= Problem details =
How do the lines below between the ones holding "the Leuna Chemical Park" and "BIONITY.COM", inclusive, read? Give them again exactly, with no other lines.

= Records supplied =
-*-*-
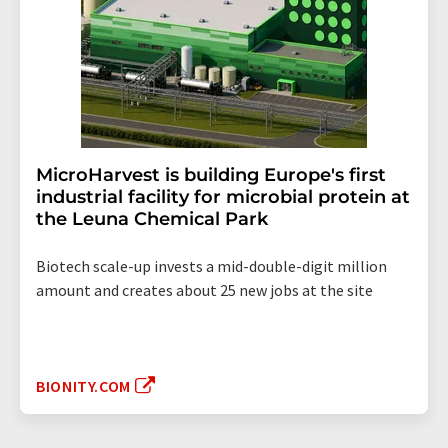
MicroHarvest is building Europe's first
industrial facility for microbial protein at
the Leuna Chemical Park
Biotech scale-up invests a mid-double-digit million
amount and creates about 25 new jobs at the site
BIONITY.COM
-*-*-
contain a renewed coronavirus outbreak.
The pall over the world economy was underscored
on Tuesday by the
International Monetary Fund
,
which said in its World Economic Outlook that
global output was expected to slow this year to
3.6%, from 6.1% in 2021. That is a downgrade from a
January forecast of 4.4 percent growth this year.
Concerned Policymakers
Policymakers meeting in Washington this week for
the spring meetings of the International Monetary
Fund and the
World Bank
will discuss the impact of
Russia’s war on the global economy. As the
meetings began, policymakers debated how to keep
-*-*-
= Written response =
the Leuna Chemical Park
Biotech scale-up invests a mid-double-digit million
amount and creates about 25 new jobs at the site
BIONITY.COM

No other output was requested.